#### Extrait du document

Tirant son nom de l'auteur du Précis de décomposition, Cioran Records offre avec "La gamme du vide", une somme agglomérant neuf projets et autant d'approches du pessimiste et du nihilisme. Parler de compilation serait pour le moins réducteur tant cet ensemble massif tient au final davantage de la collaboration entre des explorateurs du son aussi différents que complémentaires. L'entreprise balaie un spectre effrayant allant du Harsh noise au Dark ambient en passant par le drone en un kaléidoscope de sonorités et d'images tour à tour terrifiantes ou fantomatiques, désespérées parfois, perturbantes toujours.

########

### Consigne:
Recopiez intégralement l'extrait sur « La gamme du vide » de Cioran Records, sans y changer un seul mot. Les entrées n'ont aucun lien avec l'extrait.

#### Informations affichées

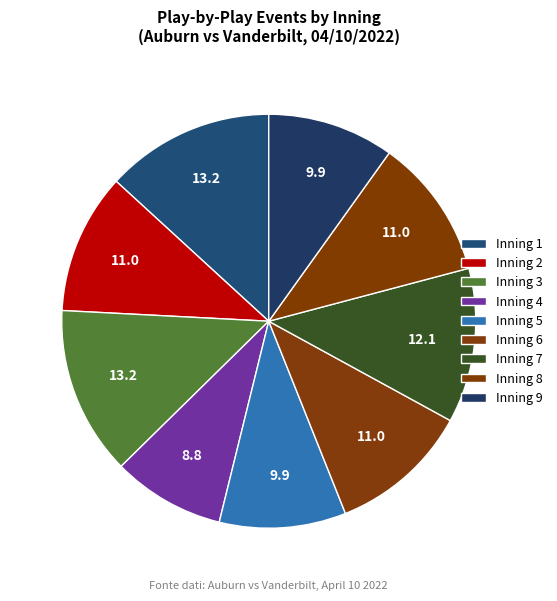

Does Inning 4 represent more than half of the total?

No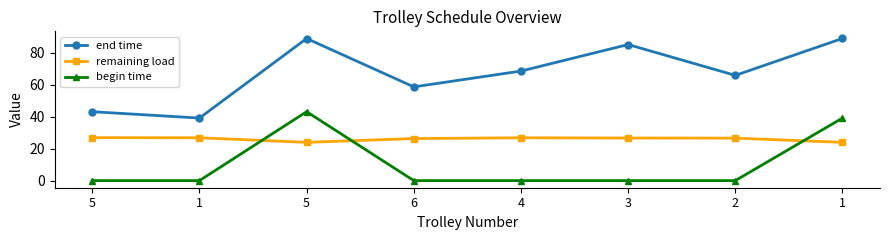

What are all the series names shown in the legend?

end time, remaining load, begin time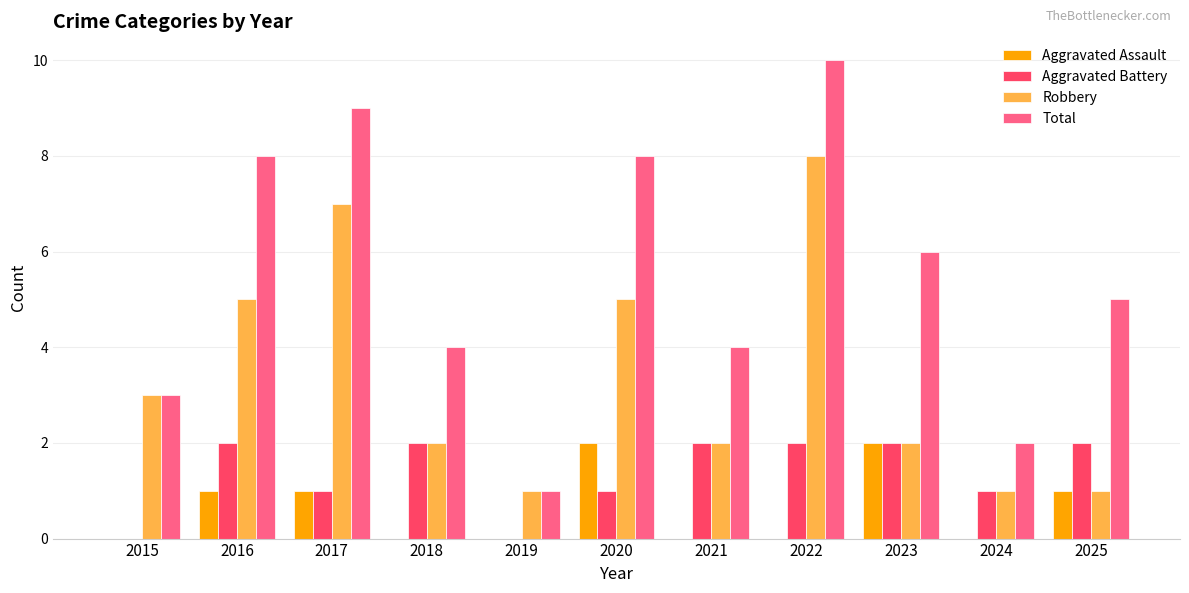

How many Aggravated Battery values are between 1 and 2?

9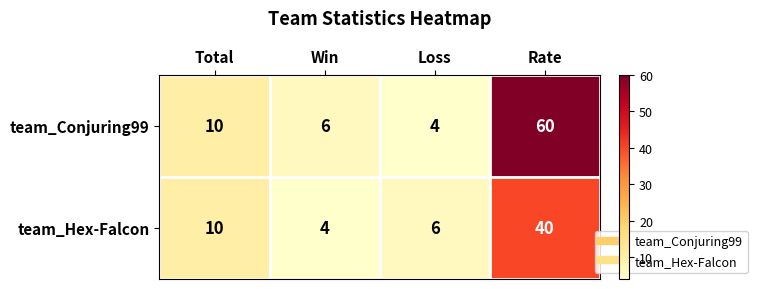

Reading right to left, transcribe all the data shown in this chart.

team_Conjuring99: Rate=60	Loss=4	Win=6	Total=10
team_Hex-Falcon: Rate=40	Loss=6	Win=4	Total=10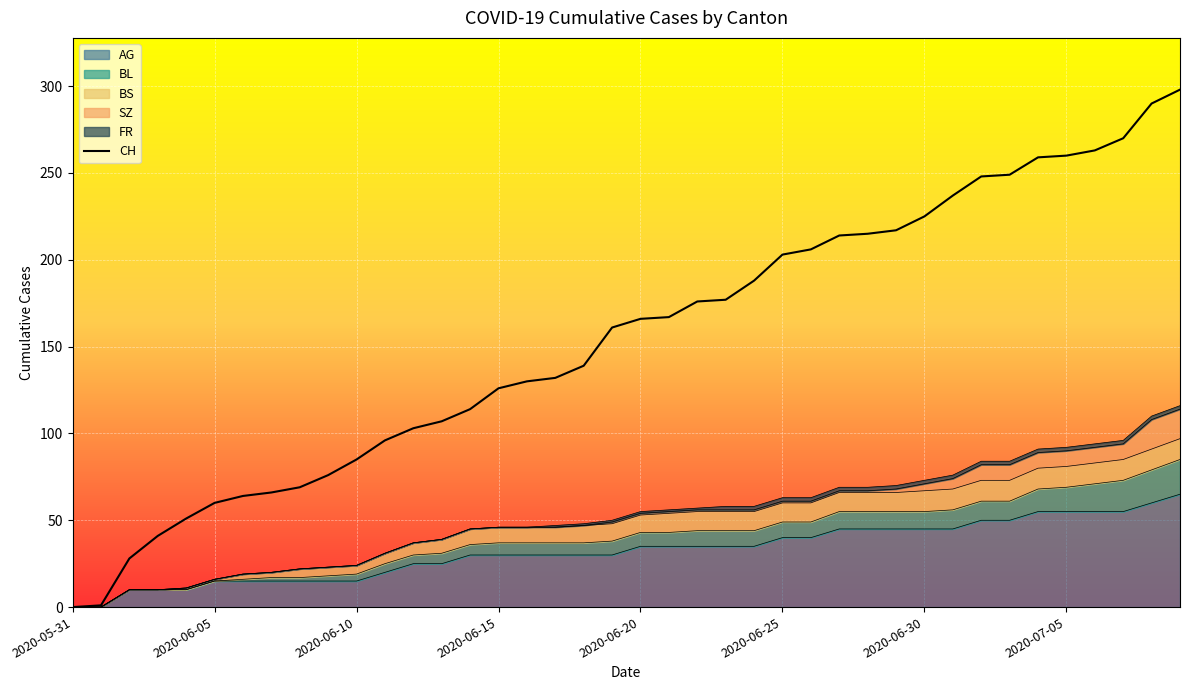

True or false: the data shows 86 at 2020-06-30.

False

########

### Réponse ci-dessous:
Tirant son nom de l'auteur du Précis de décomposition, Cioran Records offre avec "La gamme du vide", une somme agglomérant neuf projets et autant d'approches du pessimiste et du nihilisme. Parler de compilation serait pour le moins réducteur tant cet ensemble massif tient au final davantage de la collaboration entre des explorateurs du son aussi différents que complémentaires. L'entreprise balaie un spectre effrayant allant du Harsh noise au Dark ambient en passant par le drone en un kaléidoscope de sonorités et d'images tour à tour terrifiantes ou fantomatiques, désespérées parfois, perturbantes toujours.